So here’s something I didn’t expect to tick
off my bucket list anytime soon: appearing on a Broadway stage. I refer to the
fact that Richard and I, having shelled out extra money for the privilege, were
seated right in the heart of the action for last night’s performance of Dave
Malloy’s innovative new musical Natasha,
Pierre and the Great Comet of 1812. Having begun several years ago as an
immersive show in which the tiny Ars Nova off-Broadway space doubled as a 19th-century
Moscow café/bar, it subsequently moved to a tent in the theatre district that,
as I understand, only ramped up the blending of spectators and performers. The
challenge, then, in moving to Broadway was how to retain the immersive feel of
the show in an old-school proscenium theatre.

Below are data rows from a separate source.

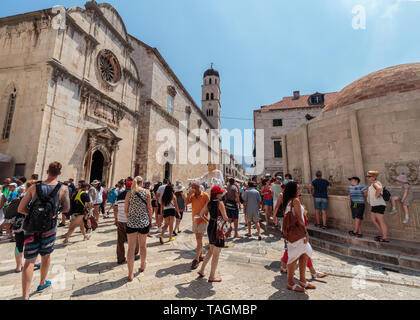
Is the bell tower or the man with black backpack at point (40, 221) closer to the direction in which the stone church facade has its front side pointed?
the man with black backpack

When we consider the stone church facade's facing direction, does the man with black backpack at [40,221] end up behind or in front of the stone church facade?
in front

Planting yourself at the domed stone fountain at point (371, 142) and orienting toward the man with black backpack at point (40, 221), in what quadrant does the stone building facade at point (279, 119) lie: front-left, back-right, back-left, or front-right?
back-right

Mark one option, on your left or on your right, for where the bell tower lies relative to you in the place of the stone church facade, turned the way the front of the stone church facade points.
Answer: on your left

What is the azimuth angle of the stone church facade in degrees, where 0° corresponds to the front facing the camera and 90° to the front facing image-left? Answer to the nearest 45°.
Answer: approximately 315°

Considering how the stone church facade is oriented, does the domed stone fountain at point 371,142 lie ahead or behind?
ahead
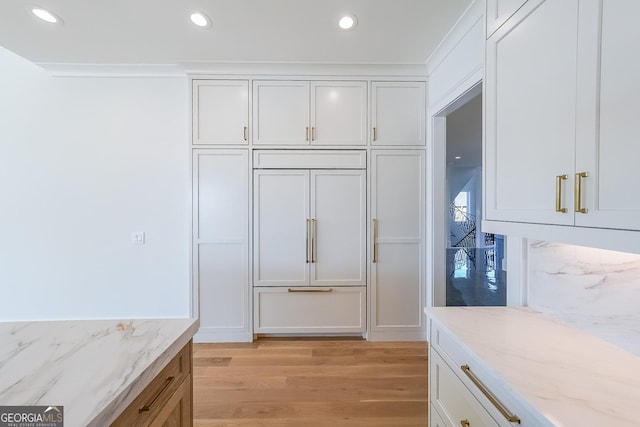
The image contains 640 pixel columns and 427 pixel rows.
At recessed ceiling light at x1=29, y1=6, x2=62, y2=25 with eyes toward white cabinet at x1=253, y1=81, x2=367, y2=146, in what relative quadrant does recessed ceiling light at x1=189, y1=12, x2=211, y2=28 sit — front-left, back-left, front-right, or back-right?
front-right

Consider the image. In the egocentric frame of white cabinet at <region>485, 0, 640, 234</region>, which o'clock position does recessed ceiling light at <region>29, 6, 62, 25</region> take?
The recessed ceiling light is roughly at 1 o'clock from the white cabinet.

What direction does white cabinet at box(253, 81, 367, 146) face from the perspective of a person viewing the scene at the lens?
facing the viewer

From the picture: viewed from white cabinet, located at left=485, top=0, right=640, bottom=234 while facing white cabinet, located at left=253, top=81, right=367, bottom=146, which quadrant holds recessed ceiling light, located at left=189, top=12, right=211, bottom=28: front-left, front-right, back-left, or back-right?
front-left

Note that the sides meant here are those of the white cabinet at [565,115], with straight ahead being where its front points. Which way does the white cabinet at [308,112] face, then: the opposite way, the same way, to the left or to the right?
to the left

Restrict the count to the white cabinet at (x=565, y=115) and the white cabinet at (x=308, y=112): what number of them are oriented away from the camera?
0
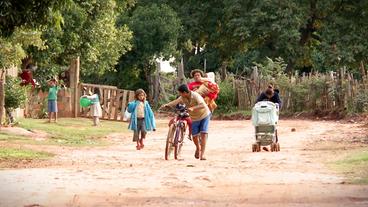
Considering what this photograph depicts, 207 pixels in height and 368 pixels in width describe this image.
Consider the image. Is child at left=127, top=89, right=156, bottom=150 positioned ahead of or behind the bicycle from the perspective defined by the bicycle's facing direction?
behind

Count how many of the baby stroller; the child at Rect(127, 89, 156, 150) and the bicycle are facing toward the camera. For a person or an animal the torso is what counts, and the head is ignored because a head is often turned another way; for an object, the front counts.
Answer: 3

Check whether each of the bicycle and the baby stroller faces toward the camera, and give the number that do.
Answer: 2

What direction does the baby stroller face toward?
toward the camera

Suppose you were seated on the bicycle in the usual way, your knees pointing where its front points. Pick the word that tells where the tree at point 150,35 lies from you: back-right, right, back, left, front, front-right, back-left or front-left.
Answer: back

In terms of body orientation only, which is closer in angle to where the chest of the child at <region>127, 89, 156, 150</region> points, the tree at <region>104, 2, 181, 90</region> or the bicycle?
the bicycle

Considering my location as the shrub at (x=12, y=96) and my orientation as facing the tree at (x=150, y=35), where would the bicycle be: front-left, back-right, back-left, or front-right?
back-right

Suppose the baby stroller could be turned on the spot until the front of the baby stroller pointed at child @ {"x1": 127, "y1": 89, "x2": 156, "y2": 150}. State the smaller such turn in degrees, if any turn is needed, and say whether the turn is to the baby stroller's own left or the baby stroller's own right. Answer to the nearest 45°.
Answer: approximately 90° to the baby stroller's own right

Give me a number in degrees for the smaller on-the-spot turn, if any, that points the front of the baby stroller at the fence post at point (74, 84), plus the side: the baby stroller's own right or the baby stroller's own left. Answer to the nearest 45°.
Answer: approximately 135° to the baby stroller's own right

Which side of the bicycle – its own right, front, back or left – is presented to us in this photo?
front

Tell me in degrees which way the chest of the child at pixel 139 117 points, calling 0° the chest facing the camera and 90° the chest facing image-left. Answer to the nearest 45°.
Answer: approximately 0°

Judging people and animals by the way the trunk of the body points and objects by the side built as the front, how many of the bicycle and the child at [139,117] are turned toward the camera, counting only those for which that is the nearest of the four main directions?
2
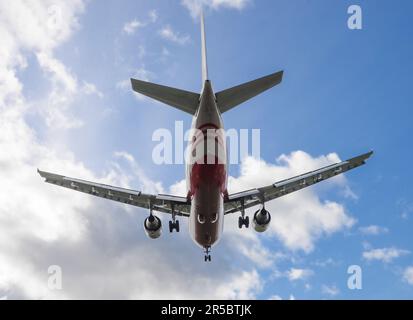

Director Rachel Chavkin and the entire
design team have brilliantly met that challenge, and even surpassed it. Every
part of the interior of the Imperial Theatre has been turned into a performance
space, including the upper rows of the balcony, and with the centre orchestra
seats bisected by a catwalk on which several of the actors and musicians
parade. But it is the actual stage itself that has been most thoroughly
transformed, with a row of raked banquettes at the back for some audience
members to gaze upon the action—and their confrères out in what are now the
cheap seats—from what would normally be upstage (or even backstage) space. And
then there are the tables like the one at which Richard and I were seated that
are scattered around the downstage circular thrust area, where many of the key
numbers and much of the choreography takes place. At the centre of this area is
Pierre’s study, which also doubles as this production’s version of the
orchestra pit, with the pianist and orchestra leader, a bassist, a guitarist,
and an occasional percussionist in full view of all. The rest of the stationary
orchestra is scattered in different outposts about the stage, but the musical
also makes use of an array of very mobile violinists and accordionists, some of
them bowing and dancing and singing within steps of us and then, in a flash,
dashing for the upper reaches of the balcony.
To be right in the centre of the action—and
more than one of the ushers and a couple of the performers told us we had the
prime table—was incredibly thrilling, and the experience of being so close to
the performers that one could see the vibrations in their throats or the
throbbing of the veins in their temples as they reached for the high notes is
something that won’t be replicated anytime soon. That said, I can’t say that
the music was especially memorable or the story distinguished in its telling.
To be sure, if you’re adapting Leo Tolstoy—in this case, a subplot from one of
the later chapters of War in Peace—you’ve
got your work cut out for you. That said, the musical opts for an overly
discursive presentation of the events surrounding Natasha (a compelling Denée
Benton), who is betrothed to the soldier Andrey (Nicholas Belton), off fighting
Napolean’s armies. Natasha, upon making her debut in Moscow promptly falls in
love with the rakish Anatole (Lucas Steele, doing his best pouty pop star), who
is the brother-in-law of Pierre (Scott Stagland, here substituting for the real
life pop star Josh Groban). Pierre is a misanthropic man of letters in a
loveless marriage to Hélène (Amber Gray) who rediscovers his humanity in coming
to Natasha’s rescue when she realizes she has been ruined. As my plot summary
suggests, the musical seems more concerned with laying out the connections
between all the characters (self-reflexively highlighted in a coy opening
number) than with adding any new depth to Tolstoy’s story of love, betrayal and
redemption. Which is to say that while I loved the form that this musical took,
in terms of content there is perhaps no improving on the original.